I found it extremely difficult to return to daily life at BC and pretend that everything was fine. This is something that many PULSE students struggle with: the disconnect. It was becoming harder and harder to find joy in my daily routine. I could not get these stories out of my head. I wondered, who am I, to be here at this amazing school, with a loving family supporting me back home, while so many people struggle? My initial reaction to my PULSE experience was damaging. I learned of so much pain in other people’s lives that I found it hard to enjoy my own.

One particular call, on an overnight shift in the wee hours of the morning, transformed my experience. I received a call from a man who was deeply distressed and told me that he was going to hang himself, and had the means to do it with him. At this point in my experience, I had received intense calls, but nothing like this. Nothing so imminent. The call itself lasted over an hour. There were moments when I felt helpless and thought that this man was going to harm himself while on the phone with me, but eventually things settled down. I asked him questions about his life and we talked at length about the events that had led him to that point. This conversation seemed to calm him down, and ultimately he agreed to have emergency services come to his residence. The call ended.

That call changed things for me. I was shaken up initially, but in time I came to view my experience at the helpline in a different light. I have no doubt that the struggle continued for that man, but in that moment and on that call I was able to provide emotional support. He shared and I listened. That is an inherently good thing, and inherently good things should not cause me to feel as if I can’t experience joy in my daily life. My perspective changed. I chose not to see my experience at the helpline as something that should cause me guilt in regards to own my own life, but rather as a blessing.

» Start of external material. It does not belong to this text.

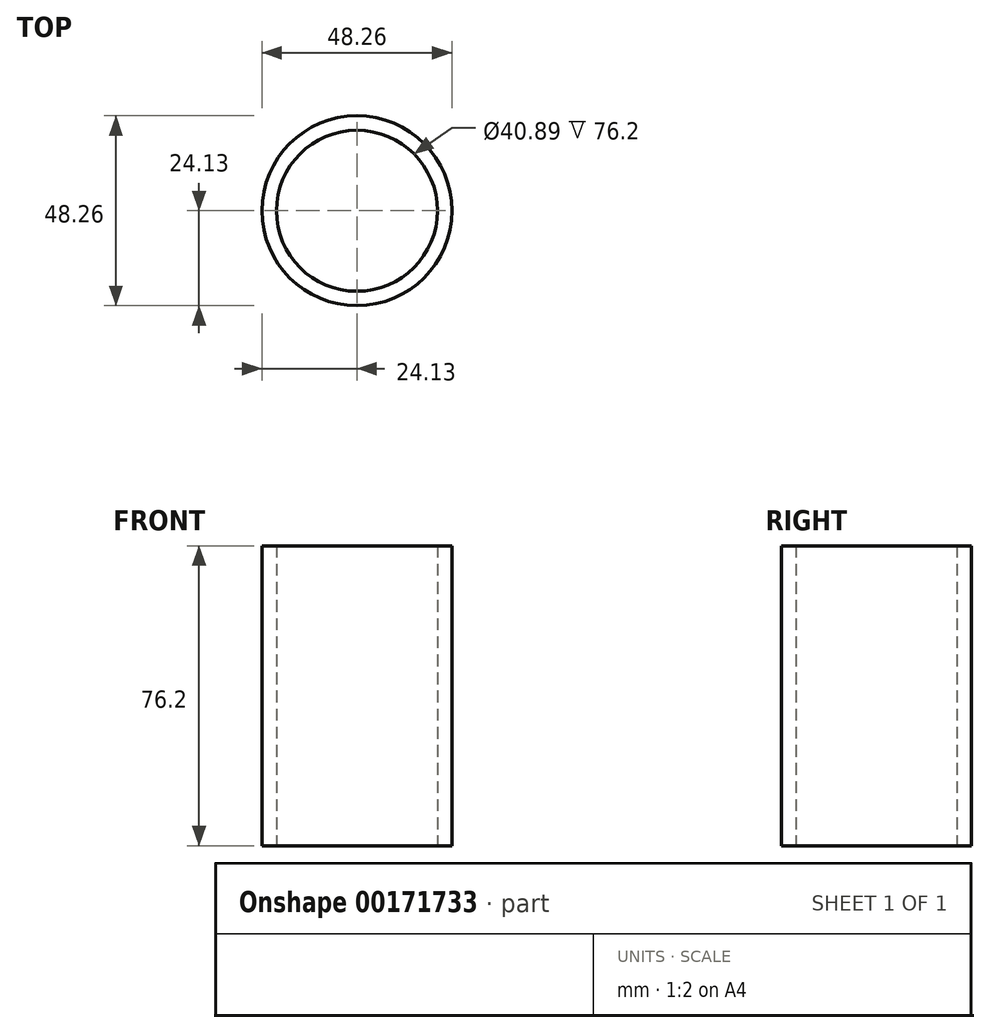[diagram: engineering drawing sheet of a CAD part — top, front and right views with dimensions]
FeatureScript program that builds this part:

This experience was an opportunity for me to connect with other human beings, to hear their stories, and to listen in solidarity with them. When I chose to approach the experience with that attitude, it became vastly more enriching. I was able to be the best version of myself while on the phone with callers, as well as when I was back at BC. I was no longer crippled by the stories I heard, but rather profoundly aware of how blessed I was. I was inspired to make the most of everything in my life.

This change in perspective was crucial. It turned my PULSE experience into something I am extremely proud of and eager to share with others. Perspective has changed how I view impactful experiences like this, but it has also proved vital in my everyday life. I try to maintain perspective every day when I walk out of beautiful Edmonds Hall. I can look at my day as an endless to-do list of assignments, meetings, work, and obligations, or I can look at it as another gift from God, in which I will have the opportunity to be the around the people I love, enjoy all that BC has to offer, and become a better person.

I’m not saying this is easy, and in fact sometimes it’s really hard. Sometimes things are not going my way, and it sucks. But the point is it’s a choice. I’ve realized that I only see what I choose to look at. I can choose to see the downsides, or I can choose to see the beauty and the opportunity.

When I choose the latter, it makes a world of difference.